Durbar Marg Intersection, Kathmandu, Nepal
June 5, 2009
11:26 a.m.
Pemba died not long after the third car hit him.
His new 150 cc Hero Honda, his pride and joy, was now little more than a twisted piece of metal blocking the road. A laptop computer, thrown from the Sherpa’s satchel, lay to one side of it. Shattered by cartwheeling down the tarmac before being crushed by the many car wheels that drove over it, the laptop had shared the same fate as its owner when the out-of-control motorcycle had reared up in the rain and flung them both into the path of oncoming traffic.
A crowd of onlookers on the pavement watched as the heavy rainfall pummeled the young Sherpa’s broken head, the cheap Chinese motorcycle helmet that surrounded it split cleanly in two like the shell of a walnut. His lifeless body was propped up against the high curb of the street, bright red blood flowing from his soaking T-shirt into the torrent of monsoon rain that cascaded along the side of the road. The crimson stream mixed with the dirty water and the refuse it carried, slowly dissolving into its filthy grey.
Fixated despite the driving rain, the bystanders stared at the scene, sharing the macabre fascination of yet another motorcycle accident. When the ambulance finally took the body away, they also drifted off, content in the collective observation that the number of motorcycle accidents always increased when the monsoon came. There would be more tomorrow and the day after.
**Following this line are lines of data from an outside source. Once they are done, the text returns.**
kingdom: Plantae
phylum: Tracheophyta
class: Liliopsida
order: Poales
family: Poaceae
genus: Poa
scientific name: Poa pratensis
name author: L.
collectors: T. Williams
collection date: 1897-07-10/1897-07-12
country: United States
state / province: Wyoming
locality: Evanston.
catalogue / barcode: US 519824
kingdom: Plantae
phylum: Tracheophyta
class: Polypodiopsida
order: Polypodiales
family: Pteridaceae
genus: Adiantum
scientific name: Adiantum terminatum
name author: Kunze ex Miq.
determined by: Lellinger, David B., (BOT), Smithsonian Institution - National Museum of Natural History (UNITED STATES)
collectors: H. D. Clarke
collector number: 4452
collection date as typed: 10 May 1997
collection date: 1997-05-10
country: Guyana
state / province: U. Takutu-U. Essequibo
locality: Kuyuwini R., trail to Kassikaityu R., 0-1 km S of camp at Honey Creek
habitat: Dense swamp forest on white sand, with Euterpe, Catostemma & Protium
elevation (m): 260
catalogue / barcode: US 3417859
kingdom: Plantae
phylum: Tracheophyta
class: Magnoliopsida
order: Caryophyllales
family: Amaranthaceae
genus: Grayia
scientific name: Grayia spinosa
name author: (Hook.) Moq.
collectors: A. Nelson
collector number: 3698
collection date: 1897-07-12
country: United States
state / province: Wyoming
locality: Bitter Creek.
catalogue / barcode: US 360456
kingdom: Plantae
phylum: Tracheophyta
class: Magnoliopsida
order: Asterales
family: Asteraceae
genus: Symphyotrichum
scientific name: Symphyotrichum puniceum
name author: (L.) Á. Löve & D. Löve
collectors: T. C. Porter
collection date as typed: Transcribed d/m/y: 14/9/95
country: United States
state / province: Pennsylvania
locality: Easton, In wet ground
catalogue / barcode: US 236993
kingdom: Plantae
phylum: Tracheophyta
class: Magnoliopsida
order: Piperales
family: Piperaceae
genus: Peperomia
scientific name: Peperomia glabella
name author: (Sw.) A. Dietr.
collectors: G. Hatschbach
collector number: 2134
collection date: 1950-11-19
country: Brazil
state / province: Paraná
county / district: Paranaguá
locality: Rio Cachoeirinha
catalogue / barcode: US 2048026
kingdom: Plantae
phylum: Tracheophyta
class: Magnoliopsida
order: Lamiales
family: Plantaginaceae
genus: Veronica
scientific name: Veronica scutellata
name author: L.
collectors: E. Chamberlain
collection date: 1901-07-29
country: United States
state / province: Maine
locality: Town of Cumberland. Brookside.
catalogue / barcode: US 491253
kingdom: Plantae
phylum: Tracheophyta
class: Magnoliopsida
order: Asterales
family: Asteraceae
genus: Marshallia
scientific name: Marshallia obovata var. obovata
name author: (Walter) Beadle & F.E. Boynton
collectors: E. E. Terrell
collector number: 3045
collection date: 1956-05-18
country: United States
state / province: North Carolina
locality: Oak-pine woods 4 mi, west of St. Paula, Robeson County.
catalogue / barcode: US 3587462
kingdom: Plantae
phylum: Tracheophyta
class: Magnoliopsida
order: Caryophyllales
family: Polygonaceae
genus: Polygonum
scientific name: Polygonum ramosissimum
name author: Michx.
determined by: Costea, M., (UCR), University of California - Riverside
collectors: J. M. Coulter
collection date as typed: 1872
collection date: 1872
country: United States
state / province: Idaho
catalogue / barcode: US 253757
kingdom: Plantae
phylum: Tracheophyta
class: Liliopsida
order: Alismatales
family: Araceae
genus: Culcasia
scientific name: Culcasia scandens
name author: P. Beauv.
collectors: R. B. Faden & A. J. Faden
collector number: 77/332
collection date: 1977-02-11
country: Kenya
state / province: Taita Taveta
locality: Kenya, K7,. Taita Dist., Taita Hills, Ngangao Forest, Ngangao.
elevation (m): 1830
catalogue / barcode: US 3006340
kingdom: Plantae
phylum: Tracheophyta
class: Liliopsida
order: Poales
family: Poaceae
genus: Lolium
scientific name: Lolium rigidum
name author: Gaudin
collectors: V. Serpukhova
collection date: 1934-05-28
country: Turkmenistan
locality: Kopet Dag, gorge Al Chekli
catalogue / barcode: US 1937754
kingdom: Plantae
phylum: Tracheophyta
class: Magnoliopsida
No other conclusion was necessary.
No one had seen what really occurred anyway. That first downpour of the day hid it all. Not a single person witnessed the car pulling alongside the small red and chrome motorcycle as it tried to accelerate its way home through the rapidly increasing rain. Nobody noticed the passenger door slam outward into the bike and its rider, causing him to lose control as the motorcycle bucked wildly into the oncoming traffic, handlebars flicking from lock to lock. No one had been watching anything until they stopped to watch Pemba die on the side of the road.
The stolen Maruti Suzuki car had vanished before the motorcycle even came to a rest, its two occupants satisfied that the nasty fall the Sherpa undoubtedly suffered was suitably within their orders from Sarron. It had been opportunistic, quick, and convenient. They had a busy afternoon and evening ahead with two more to deal with, particularly after missing the first one at his hotel that morning.
The car’s passenger handed the driver a photo of Dawa and shouted an address. The small car immediately turned to the left, across the oncoming traffic, to head for the other side of Kathmandu.